▶ Work task a
In the cowl and motor mount installation text, what should be fitted to the airplane before the engine and mount?

▶ Exercise text
■ ■ ■

Bill Hager 4 Holly Springs Dr. Conroe, TX 77302

I just read a very good construction article by Pete Bergstrom in my National Miniature Pylon Racing Association (NMPRA) newsletter. I thought I would pass it on to you. By the way, this is a good example of one of the many benefits that you get by being a member of the NMPRA.

Cowl and Motor Mount Installation

by Pete Bergstrom

Contrary to some instruction sheets for the installation of your cowl and motor mount, first fit the cowl to the airplane, and then fit the engine and mount into the cowl. There are a few advantages to this system. You can get the cowl placed in perfect relationship to the fuselage and the opposite cheek cowl without having to guess where the engine will be.

When you begin to install the engine mount, you will have a full-size access hole under the cheek cowl to work with instead of one that leaves room for error and makes it much more difficult to pull the engine and mount in and out.

■ ■ ■

▶ Data provided
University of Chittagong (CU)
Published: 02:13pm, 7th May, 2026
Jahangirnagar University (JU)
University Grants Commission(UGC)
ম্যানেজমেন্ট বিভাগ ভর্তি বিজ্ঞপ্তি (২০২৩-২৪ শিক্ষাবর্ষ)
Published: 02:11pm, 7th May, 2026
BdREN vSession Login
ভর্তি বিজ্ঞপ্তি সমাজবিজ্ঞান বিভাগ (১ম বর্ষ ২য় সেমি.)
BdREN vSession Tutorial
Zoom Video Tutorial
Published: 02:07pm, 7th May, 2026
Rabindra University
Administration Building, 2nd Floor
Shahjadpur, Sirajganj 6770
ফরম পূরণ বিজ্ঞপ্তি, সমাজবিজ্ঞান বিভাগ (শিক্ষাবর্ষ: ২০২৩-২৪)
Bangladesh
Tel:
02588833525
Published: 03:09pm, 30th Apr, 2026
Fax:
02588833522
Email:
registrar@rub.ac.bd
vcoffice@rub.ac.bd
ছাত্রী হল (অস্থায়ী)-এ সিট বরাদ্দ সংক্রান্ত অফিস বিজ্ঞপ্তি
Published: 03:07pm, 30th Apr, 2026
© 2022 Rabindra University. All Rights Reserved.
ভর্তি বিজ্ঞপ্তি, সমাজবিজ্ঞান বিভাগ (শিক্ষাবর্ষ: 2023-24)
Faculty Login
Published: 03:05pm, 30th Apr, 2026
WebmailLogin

■ ■ ■

▶ Work task b
Copy out all of the rows above, reproducing each line with no changes.

▶ Written solution a
The cowl.

▶ Written solution b
University of Chittagong (CU)
Published: 02:13pm, 7th May, 2026
Jahangirnagar University (JU)
University Grants Commission(UGC)
ম্যানেজমেন্ট বিভাগ ভর্তি বিজ্ঞপ্তি (২০২৩-২৪ শিক্ষাবর্ষ)
Published: 02:11pm, 7th May, 2026
BdREN vSession Login
ভর্তি বিজ্ঞপ্তি সমাজবিজ্ঞান বিভাগ (১ম বর্ষ ২য় সেমি.)
BdREN vSession Tutorial
Zoom Video Tutorial
Published: 02:07pm, 7th May, 2026
Rabindra University
Administration Building, 2nd Floor
Shahjadpur, Sirajganj 6770
ফরম পূরণ বিজ্ঞপ্তি, সমাজবিজ্ঞান বিভাগ (শিক্ষাবর্ষ: ২০২৩-২৪)
Bangladesh
Tel:
02588833525
Published: 03:09pm, 30th Apr, 2026
Fax:
02588833522
Email:
registrar@rub.ac.bd
vcoffice@rub.ac.bd
ছাত্রী হল (অস্থায়ী)-এ সিট বরাদ্দ সংক্রান্ত অফিস বিজ্ঞপ্তি
Published: 03:07pm, 30th Apr, 2026
© 2022 Rabindra University. All Rights Reserved.
ভর্তি বিজ্ঞপ্তি, সমাজবিজ্ঞান বিভাগ (শিক্ষাবর্ষ: 2023-24)
Faculty Login
Published: 03:05pm, 30th Apr, 2026
WebmailLogin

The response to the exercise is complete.